Exercise goal:
Rewrite the records below, replacing "y-axis" with "vertical axis" wherever it occurs and leaving all other text unchanged. Omit the pictures.
───── Information given ─────
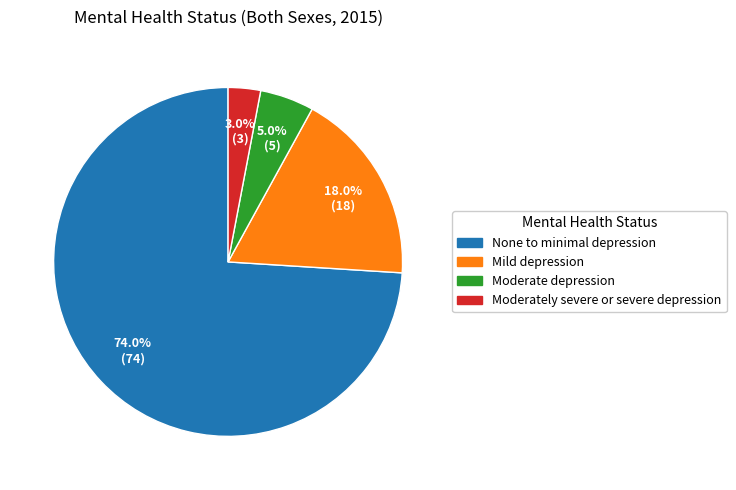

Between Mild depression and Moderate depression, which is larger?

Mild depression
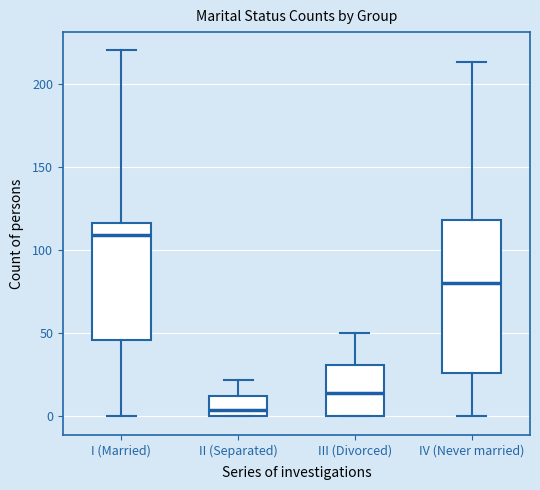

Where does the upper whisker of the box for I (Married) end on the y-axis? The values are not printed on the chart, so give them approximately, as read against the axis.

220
─────
Solved exercise:
Between Mild depression and Moderate depression, which is larger?

Mild depression

Where does the upper whisker of the box for I (Married) end on the vertical axis? The values are not printed on the chart, so give them approximately, as read against the axis.

220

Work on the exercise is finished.